Normally big storms don’t phase me much. I don’t get caught up in the hype. While M runs about tying down furniture and stocking up on batteries and flashlights and tarps and rope, I make sure our pantry has adequate quantities of flour and sugar and our bookshelves are lined with stickers and functioning markers ready for all sorts of crafty ideas I’ve found on the internet. He makes sure we survive the storm. I make sure we are well entertained while doing so.
But this one? This one has me freaked.
I can’t comment on how much sugar and flour are in our pantry and I have not one crafty internet-inspired idea at the ready.
Maybe it’s that this one really does seem more serious. Maybe it’s the thought of being cooped up, potentially without power, with a newborn and his big sister who, while she loves him very much, is most definitely going through an adjustment period.

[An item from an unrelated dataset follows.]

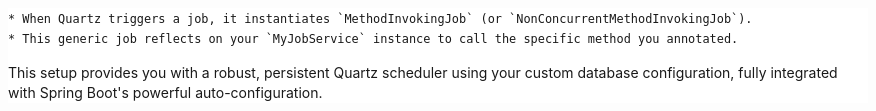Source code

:     * When Quartz triggers a job, it instantiates `MethodInvokingJob` (or `NonConcurrentMethodInvokingJob`).
    * This generic job reflects on your `MyJobService` instance to call the specific method you annotated.

This setup provides you with a robust, persistent Quartz scheduler using your custom database configuration, fully integrated with Spring Boot's powerful auto-configuration.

But so far so good. I owe a lovely, peaceful morning to a big box of stickers and some scrap paper. She created gorgeous invitations to a party she is planning while I nursed her brother and watched him watching the rain. If we can keep ourselves on this path, I think we’ll do just fine.
This weekend, we made the most of Saturday’s sunshine and joined the neighborhood Halloween party at the park. It felt good to get out and take a walk. It felt good to get my girl dressed up and celebrate Halloween. It felt good to do something specifically for her. And it felt good to watch her proudly show off her baby brother to every neighbor we met along our way.
She may not remember this Halloween party by the time next year rolls around. She certainly won’t remember that 4 days after giving birth to her brother, I got us both dressed and walked to the park – not an insignificant effort. But she will know that this is what we do. We celebrate moments big and small. And she will know that her Mama loves her and her brother both.
More later this week about birthdays and transitions and adjustments.
But for now, stay safe if you are in the path of the storm. Curl up inside and hug your loves.